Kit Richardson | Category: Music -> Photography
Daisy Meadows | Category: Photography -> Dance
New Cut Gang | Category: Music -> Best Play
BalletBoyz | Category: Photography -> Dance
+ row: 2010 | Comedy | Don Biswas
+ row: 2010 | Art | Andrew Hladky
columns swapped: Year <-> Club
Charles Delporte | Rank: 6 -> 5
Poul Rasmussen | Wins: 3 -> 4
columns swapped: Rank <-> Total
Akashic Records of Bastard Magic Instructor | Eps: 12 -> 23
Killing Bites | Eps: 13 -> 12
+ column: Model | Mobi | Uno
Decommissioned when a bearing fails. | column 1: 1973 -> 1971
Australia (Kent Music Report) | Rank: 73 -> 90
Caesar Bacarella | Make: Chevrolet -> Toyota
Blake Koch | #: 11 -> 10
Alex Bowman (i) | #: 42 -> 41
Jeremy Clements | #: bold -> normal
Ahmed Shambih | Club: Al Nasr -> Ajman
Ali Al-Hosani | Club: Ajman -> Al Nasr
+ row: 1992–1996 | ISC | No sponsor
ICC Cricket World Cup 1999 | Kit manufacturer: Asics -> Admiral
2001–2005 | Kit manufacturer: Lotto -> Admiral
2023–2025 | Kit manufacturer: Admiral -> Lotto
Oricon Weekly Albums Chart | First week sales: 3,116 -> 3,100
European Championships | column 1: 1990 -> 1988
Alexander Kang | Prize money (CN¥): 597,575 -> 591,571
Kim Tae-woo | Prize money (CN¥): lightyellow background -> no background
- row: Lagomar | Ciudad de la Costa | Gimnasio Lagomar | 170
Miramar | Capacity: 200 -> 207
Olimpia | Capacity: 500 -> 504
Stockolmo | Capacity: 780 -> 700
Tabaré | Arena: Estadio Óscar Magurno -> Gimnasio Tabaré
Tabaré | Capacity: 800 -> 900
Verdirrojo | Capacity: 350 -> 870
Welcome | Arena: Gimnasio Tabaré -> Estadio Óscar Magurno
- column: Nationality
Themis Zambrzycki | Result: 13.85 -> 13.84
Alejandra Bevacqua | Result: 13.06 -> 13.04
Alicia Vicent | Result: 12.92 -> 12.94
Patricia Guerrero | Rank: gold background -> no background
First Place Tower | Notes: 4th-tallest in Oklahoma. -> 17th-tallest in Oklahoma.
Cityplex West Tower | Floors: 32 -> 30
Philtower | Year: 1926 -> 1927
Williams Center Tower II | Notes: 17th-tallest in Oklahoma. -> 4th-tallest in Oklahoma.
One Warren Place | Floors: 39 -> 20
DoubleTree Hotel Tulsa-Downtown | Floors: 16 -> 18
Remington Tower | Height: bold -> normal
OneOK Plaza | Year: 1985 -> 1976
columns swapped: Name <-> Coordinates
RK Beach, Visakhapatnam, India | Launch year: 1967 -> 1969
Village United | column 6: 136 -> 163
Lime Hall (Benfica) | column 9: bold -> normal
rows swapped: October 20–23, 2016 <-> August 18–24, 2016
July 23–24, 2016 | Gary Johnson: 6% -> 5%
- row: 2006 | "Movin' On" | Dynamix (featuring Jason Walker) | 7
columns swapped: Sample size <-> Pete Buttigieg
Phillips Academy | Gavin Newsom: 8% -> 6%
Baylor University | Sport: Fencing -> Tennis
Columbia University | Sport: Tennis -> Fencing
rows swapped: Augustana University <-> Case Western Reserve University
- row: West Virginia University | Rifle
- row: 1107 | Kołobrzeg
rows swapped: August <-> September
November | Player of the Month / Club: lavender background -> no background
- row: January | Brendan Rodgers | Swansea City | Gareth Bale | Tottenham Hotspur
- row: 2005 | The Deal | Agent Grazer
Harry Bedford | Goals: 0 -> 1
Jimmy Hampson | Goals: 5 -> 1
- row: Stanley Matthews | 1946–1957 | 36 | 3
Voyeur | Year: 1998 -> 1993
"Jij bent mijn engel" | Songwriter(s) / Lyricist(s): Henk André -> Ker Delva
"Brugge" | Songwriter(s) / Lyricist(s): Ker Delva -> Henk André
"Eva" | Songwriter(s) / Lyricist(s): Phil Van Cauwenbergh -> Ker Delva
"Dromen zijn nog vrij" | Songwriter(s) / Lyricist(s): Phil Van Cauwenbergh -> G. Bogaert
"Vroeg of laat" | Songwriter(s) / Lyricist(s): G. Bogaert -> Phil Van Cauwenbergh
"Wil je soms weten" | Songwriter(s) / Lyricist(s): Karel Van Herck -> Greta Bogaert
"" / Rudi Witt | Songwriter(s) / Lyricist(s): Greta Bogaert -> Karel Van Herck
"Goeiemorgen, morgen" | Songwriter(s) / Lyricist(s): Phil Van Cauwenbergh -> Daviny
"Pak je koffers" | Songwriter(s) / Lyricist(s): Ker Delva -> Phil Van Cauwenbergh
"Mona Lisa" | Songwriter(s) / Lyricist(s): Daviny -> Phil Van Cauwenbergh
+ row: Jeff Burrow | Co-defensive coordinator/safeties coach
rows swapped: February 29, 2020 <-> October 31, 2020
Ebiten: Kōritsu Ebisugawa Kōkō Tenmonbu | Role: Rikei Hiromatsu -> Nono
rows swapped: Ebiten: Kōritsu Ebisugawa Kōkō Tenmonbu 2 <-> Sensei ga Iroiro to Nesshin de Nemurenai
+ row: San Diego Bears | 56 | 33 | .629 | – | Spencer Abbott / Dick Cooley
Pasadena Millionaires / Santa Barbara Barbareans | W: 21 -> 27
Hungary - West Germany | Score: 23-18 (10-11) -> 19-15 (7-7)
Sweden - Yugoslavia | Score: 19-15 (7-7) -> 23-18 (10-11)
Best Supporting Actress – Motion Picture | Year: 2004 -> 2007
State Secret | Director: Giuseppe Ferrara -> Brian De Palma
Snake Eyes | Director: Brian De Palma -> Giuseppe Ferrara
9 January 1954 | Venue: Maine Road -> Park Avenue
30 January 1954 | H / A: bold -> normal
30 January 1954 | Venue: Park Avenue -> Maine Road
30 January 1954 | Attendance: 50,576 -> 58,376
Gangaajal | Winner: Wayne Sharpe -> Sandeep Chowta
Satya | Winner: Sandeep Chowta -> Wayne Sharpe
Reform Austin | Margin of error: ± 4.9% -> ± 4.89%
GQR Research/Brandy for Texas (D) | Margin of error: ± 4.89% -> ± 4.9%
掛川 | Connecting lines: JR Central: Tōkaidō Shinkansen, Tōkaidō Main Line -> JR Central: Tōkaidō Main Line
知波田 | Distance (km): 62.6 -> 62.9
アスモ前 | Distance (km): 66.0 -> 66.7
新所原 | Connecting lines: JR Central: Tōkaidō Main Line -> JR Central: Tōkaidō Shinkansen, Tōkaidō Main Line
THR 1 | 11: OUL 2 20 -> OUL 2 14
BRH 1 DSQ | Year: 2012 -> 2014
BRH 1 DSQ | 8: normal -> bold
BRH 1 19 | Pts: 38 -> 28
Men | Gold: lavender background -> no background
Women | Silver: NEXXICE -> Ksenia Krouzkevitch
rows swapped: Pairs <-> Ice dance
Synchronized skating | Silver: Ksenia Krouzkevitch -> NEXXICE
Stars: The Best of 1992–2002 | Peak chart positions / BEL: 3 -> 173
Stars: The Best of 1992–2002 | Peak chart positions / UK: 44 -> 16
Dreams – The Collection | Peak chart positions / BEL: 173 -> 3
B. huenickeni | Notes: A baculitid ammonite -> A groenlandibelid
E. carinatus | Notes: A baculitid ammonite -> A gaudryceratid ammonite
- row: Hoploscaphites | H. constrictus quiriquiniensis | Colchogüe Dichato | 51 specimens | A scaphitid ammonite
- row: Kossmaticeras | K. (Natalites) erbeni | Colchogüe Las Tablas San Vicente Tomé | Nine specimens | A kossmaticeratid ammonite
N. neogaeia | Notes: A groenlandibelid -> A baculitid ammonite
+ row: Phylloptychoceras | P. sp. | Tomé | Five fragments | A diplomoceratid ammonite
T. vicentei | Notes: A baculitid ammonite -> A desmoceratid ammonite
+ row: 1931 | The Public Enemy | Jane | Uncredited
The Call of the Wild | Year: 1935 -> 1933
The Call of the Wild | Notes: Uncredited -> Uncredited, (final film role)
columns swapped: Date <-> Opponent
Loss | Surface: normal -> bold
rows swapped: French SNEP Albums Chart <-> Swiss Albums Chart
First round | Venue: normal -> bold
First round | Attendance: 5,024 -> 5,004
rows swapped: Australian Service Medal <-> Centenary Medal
━━━━━━━━━━━━━━━━━━━━━━━━━━━━━━
*BRIEF*.
Copy out verbatim every line of the items above, from the very first line through the line containing "ISC | No sponsor", inclusive.

*WRITTEN REPLY*.
Kit Richardson | Category: Music -> Photography
Daisy Meadows | Category: Photography -> Dance
New Cut Gang | Category: Music -> Best Play
BalletBoyz | Category: Photography -> Dance
+ row: 2010 | Comedy | Don Biswas
+ row: 2010 | Art | Andrew Hladky
columns swapped: Year <-> Club
Charles Delporte | Rank: 6 -> 5
Poul Rasmussen | Wins: 3 -> 4
columns swapped: Rank <-> Total
Akashic Records of Bastard Magic Instructor | Eps: 12 -> 23
Killing Bites | Eps: 13 -> 12
+ column: Model | Mobi | Uno
Decommissioned when a bearing fails. | column 1: 1973 -> 1971
Australia (Kent Music Report) | Rank: 73 -> 90
Caesar Bacarella | Make: Chevrolet -> Toyota
Blake Koch | #: 11 -> 10
Alex Bowman (i) | #: 42 -> 41
Jeremy Clements | #: bold -> normal
Ahmed Shambih | Club: Al Nasr -> Ajman
Ali Al-Hosani | Club: Ajman -> Al Nasr
+ row: 1992–1996 | ISC | No sponsor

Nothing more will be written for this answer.